Impossible aujourd'hui de savoir si la Suisse manquera d'électricité cet hiver. Ni à quel point. Mais une question devient lancinante: en cas de crise énergétique, où faudra-t-il faire des économies? Face à cette question, le secteur du tourisme tremble: si le courant venait à manquer, la Confédération n'hésiterait pas à tirer la prise des remontées mécaniques, comme spécifié dans son plan d'urgence.
Logique: les domaines skiables font exploser les compteurs. Selon les chiffres des Remontées mécaniques suisses, association faîtière, les tire-fesses, les télécabines, les canons à neige ou encore la restauration ont besoin de 183 gigawattheures (GWh) par an pour tourner. «Ce chiffre correspond à peu près à la consommation de 30'000 à 40'000 ménages par an», estime Marius Schwarz, chercheur à l'Energy Science Center de l'École polytechnique fédérale de Zurich.

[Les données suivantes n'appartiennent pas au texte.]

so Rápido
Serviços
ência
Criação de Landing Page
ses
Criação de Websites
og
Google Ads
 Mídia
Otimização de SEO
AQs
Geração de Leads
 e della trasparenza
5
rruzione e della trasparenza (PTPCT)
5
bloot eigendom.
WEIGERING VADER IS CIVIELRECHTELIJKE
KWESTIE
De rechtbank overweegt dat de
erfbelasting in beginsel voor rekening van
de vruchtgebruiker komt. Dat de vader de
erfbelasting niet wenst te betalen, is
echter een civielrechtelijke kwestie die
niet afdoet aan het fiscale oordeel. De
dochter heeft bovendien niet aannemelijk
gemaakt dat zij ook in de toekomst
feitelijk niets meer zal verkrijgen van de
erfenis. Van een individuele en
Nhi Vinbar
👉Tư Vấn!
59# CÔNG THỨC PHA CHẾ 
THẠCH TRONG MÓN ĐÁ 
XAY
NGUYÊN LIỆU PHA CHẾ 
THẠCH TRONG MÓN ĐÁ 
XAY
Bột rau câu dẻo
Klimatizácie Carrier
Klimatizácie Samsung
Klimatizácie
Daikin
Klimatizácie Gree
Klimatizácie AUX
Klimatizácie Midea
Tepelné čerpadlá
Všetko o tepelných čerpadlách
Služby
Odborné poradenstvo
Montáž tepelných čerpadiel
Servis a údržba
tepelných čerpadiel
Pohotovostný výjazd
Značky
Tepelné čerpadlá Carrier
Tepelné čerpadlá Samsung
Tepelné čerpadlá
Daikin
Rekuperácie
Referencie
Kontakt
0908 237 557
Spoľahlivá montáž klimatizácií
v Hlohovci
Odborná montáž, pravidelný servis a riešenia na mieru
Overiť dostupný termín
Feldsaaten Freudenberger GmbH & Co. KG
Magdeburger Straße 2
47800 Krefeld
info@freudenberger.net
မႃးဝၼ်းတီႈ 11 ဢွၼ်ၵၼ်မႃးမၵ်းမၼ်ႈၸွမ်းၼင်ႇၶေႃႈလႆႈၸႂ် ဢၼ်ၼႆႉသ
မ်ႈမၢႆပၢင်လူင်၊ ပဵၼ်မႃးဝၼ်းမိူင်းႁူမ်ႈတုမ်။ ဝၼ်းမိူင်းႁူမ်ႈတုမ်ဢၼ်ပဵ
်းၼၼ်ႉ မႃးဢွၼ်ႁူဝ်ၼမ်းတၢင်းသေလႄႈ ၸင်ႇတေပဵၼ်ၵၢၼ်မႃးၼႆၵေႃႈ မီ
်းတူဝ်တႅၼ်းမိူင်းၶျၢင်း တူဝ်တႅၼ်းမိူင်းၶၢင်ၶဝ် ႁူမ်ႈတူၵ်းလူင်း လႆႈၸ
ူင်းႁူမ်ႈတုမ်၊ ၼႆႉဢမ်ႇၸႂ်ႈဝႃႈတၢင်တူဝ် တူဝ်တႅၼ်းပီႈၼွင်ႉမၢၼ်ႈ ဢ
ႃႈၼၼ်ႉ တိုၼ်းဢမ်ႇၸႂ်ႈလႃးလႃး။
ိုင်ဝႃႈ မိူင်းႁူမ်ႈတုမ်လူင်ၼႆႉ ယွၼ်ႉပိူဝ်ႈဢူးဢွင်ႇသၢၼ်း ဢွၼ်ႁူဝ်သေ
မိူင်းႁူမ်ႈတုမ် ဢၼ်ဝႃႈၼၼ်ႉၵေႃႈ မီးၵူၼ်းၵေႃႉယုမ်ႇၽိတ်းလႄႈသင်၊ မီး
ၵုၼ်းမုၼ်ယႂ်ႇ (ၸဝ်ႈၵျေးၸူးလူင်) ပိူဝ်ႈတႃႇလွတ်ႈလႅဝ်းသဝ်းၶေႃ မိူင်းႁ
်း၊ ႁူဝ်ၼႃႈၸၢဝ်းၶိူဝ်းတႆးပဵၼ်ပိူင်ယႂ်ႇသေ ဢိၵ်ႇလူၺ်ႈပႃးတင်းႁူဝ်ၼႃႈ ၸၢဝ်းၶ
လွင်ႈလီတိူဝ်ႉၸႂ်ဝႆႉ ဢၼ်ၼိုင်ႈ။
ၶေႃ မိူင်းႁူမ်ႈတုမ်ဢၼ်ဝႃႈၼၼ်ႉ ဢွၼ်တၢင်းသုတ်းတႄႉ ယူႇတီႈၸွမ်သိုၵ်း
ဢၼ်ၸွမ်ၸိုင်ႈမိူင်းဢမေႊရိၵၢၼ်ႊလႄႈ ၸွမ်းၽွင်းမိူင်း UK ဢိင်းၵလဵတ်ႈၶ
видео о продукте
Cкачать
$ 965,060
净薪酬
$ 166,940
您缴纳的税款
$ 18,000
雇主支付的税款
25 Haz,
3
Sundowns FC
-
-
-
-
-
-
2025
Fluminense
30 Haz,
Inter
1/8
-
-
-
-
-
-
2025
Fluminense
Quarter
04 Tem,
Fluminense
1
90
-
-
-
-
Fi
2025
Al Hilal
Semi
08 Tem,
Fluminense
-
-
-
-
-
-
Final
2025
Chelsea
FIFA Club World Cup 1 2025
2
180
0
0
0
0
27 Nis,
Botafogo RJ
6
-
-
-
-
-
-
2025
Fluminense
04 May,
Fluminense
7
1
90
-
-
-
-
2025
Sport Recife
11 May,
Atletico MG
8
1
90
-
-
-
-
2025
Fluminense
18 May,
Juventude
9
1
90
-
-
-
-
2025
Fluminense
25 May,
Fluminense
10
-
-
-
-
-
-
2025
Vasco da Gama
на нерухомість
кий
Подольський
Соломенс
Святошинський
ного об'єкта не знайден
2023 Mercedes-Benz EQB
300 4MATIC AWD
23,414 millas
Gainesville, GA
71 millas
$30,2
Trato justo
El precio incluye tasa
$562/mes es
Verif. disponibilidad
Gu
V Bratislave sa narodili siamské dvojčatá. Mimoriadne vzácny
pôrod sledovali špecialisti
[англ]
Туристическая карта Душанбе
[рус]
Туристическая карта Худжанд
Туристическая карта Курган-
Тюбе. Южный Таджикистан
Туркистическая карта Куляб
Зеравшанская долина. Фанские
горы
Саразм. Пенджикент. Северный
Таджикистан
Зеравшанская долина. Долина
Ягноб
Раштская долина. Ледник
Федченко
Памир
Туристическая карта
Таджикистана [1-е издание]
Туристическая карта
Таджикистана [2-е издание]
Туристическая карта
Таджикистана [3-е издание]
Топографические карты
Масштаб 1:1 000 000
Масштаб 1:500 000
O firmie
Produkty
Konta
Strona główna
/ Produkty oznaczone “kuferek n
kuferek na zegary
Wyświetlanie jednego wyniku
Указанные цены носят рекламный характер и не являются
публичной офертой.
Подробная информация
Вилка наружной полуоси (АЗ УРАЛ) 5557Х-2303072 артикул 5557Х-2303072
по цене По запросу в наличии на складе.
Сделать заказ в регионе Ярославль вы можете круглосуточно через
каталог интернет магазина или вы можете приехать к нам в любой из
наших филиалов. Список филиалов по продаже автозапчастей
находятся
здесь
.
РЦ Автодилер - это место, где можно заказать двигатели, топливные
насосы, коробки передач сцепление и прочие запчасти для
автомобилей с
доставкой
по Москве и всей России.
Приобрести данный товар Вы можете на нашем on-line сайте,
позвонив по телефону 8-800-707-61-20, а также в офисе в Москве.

Par rapport à la consommation totale sur le sol helvétique, c'est toutefois moins de 1%.
Conséquences économiques et sociales
Faudra-t-il couper le jus aux sports d'hiver en cas de crise? Pas forcément. Les watts utilisés ne doivent pas être la seule variable à prendre en compte au moment de faire des choix, avertit le chercheur. En clair, il faut aussi évaluer les conséquences économiques et sociales d'une telle décision.
Et puis, il est aussi possible de prendre le problème par l'autre bout. En montagne, il existerait une solution simple: poser des panneaux solaires dans les Alpes pourrait fournir nettement plus de courant que ceux situés en plaine. «Il est toujours moins douloureux de produire plus d'électricité que de devoir intervenir en cas de manque», souligne Marius Schwarz.
Le conseiller national vert valaisan Christophe Clivaz n'est pas tout à fait du même avis. Pour lui, les canons à neige — très gourmands en eau et responsables du tiers de la consommation sur les pistes de ski (environ 60 GWh) — devraient faire partie des premiers visés en cas de pénurie. Il déplore un non-sens écologique. «Ce débat montre une fois de plus que l'usage de la technologie en montagne n'est pas une solution», remarque le politicien.
Arrêter les remontées mécaniques coûterait cher à l'État
Reste qu'empêcher la production de neige artificielle ne serait pas forcément une solution pour faire face à la crise potentielle de cet hiver. Les canons à neige sont surtout actifs en novembre, alors qu'une éventuelle pénurie d'électricité n'interviendrait que plus tard dans la saison, nuance Christophe Clivaz.
L'arrêt des remontées mécaniques pourrait en outre coûter cher à l'État. Pour le parlementaire, un tel cas de figure demanderait des indemnisations, sur le modèle de ce qui s'est fait durant les restrictions due à la pandémie de Covid-19.